Etika Individu versus Etika Kelompok Selama pendakian di Nepal, terjadi sesuatu yang berdampak besar pada pemikiran saya mengenai etika perusahaan. Walaupun mungkin beberapa orang mengatakan bahwa pengalaman itu tidak memiliki hubungan dengan bisnis, itu adalah suatu situasi dimana dilemma etis mendasar tiba-tiba mengganggu kehidupan sekelompok individu. Tanggapan yang diberikan kelompok ini menjadi sebuah pelajaran bagi semua organisasi, terlepas dari bagaimana hal ini didefinisikan. Kapan Kita Mengambil Sikap? Kenyataannya adalah, kami tidak memiliki rencana untuk menghadapi kemungkinan datangnya orang sadhu ini. Tidak ada yang dapat kami lakukan untuk menyatukan kelompok multicultural kami dalam waktu sempit yang kami miliki. Sebuah dilema etis telah datang kepada kami tanpa disangka-sangka.

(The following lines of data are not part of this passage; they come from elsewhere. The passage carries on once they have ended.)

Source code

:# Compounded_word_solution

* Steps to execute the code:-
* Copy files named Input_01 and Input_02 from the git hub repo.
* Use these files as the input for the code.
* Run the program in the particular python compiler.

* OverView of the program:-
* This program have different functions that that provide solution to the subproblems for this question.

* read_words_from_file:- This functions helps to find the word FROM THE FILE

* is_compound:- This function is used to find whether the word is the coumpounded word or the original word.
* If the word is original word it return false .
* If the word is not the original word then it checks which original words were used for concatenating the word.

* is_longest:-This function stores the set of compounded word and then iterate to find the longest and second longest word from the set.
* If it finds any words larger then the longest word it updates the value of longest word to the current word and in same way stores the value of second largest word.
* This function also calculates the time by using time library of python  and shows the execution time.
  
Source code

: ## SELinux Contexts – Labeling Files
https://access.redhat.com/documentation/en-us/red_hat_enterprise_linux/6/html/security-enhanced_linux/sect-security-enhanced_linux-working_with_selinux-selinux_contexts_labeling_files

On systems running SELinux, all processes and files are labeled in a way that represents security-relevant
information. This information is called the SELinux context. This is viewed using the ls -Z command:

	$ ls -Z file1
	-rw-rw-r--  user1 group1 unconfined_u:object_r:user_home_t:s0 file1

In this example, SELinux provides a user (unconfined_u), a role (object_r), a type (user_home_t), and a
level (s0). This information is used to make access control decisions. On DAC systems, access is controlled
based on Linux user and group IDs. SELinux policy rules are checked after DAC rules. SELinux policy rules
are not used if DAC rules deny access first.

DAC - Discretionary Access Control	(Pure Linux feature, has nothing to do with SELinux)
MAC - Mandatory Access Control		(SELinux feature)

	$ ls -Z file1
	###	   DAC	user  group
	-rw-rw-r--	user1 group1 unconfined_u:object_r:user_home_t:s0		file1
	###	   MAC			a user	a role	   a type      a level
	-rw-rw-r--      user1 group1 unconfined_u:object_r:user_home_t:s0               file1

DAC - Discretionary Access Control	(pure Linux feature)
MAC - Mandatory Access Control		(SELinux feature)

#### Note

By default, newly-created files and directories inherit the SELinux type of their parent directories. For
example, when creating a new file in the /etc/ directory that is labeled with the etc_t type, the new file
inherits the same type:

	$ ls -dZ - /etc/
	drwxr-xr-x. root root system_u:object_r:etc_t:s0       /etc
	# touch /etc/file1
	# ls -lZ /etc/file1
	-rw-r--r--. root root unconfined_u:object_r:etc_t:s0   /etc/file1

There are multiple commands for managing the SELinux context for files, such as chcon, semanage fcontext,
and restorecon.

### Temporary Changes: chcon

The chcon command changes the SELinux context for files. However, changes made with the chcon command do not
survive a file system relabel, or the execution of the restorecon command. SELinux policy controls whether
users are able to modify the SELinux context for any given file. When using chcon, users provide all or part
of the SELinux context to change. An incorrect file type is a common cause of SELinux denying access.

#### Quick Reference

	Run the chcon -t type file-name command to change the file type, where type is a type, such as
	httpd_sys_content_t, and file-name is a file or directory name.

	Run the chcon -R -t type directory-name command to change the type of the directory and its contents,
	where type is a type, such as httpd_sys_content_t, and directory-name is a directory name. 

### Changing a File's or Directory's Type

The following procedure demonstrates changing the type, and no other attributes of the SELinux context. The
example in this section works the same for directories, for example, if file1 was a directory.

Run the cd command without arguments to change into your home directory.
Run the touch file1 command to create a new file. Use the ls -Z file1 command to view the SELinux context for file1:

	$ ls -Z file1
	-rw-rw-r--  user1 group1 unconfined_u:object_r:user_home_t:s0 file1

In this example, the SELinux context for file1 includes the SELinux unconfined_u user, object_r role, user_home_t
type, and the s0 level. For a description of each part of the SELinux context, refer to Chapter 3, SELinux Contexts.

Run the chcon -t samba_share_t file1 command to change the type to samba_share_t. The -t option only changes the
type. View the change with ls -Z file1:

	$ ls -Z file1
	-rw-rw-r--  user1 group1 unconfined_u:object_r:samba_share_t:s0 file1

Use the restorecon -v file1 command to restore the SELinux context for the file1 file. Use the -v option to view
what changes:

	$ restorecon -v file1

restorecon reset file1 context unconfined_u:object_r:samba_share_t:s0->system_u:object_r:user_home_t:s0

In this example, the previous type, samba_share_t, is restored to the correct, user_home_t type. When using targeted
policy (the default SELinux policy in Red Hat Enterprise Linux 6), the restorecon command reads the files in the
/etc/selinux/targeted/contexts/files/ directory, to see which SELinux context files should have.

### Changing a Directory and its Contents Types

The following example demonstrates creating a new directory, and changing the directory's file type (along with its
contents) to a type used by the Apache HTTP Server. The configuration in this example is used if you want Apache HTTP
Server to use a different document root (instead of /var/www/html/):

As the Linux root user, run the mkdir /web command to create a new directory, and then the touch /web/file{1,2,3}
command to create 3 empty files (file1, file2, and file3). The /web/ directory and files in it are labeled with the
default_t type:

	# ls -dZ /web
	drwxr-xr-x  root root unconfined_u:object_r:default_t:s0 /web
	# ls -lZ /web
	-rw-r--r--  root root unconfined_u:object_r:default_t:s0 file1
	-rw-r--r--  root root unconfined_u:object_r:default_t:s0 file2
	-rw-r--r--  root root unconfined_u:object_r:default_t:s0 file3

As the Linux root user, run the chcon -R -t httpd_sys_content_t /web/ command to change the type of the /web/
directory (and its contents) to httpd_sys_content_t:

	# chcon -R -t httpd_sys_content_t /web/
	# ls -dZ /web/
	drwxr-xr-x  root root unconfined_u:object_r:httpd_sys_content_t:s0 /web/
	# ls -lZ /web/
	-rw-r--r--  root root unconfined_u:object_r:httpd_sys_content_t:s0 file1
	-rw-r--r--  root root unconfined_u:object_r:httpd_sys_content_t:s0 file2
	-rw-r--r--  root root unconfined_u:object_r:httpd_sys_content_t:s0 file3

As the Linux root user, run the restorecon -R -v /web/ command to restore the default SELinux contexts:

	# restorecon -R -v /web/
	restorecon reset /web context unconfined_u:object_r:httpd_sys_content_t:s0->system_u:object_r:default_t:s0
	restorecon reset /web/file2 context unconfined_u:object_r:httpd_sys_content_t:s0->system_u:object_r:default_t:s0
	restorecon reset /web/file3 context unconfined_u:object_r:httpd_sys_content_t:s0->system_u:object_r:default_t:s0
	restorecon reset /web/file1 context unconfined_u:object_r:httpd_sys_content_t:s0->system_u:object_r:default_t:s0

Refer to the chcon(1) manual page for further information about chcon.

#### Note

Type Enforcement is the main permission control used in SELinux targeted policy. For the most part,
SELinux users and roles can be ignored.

Bacaan 3 Ketika Orang-orang Baik melakukan Hal-hal Buruk di Tempat Kerja Perilaku di Luar Kepala, Gangguan, dan Hambatan Pengecualian Moral dari Perilaku Etis dalam Pekerjaan Dennis J. Moberg Bagi kita yang peduli dengan perbuatan etis dan tidak hanya sekadar niat yang baik, permasalahannya sudah jelas. Kita harus mengidentifikasikan factor-faktor situasional yang menghalangi orang untuk melakukan yang terbaik dan mengeliminasinya kapanpun kita bisa. Masalah No. 1: Skrip Salah satu faktornya adalah yang disebut oleh para psikolog dengan sebutan skrip. Istilah ini merujuk kepada prosedur dalam menangani suatu situasi berdasarkan pengalaman. Masalah No. 2: Gangguan-gangguan Skrip adalah jalan pintas kognitif yang mengambil alih pemikiran yang cermat. Kecenderungan manusia yang serupa ini adalah perlakuan kita yang mengabaikan gangguan-gangguan.

Masalah No. 3: Pengecualian Moral Masalah terakhir yang mengeluarkan kejelekan orang-orang yang baik adalah kecenderungan manusia untuk secara moral mengecualikan orang-orang tertentu. Sebagai contoh: selama masa perang ketika warga negara suatu negara memandang para musuhnya sebagai orang jahat. Kegagalan untuk Peduli Pengulangan, berbagai gangguan, dan kecenderungan alamiah kita untuk mengecualikan orang-orang yang tidak kita kenal menutupi pikiran kita dan mencegah ekspresi kebaikan kita.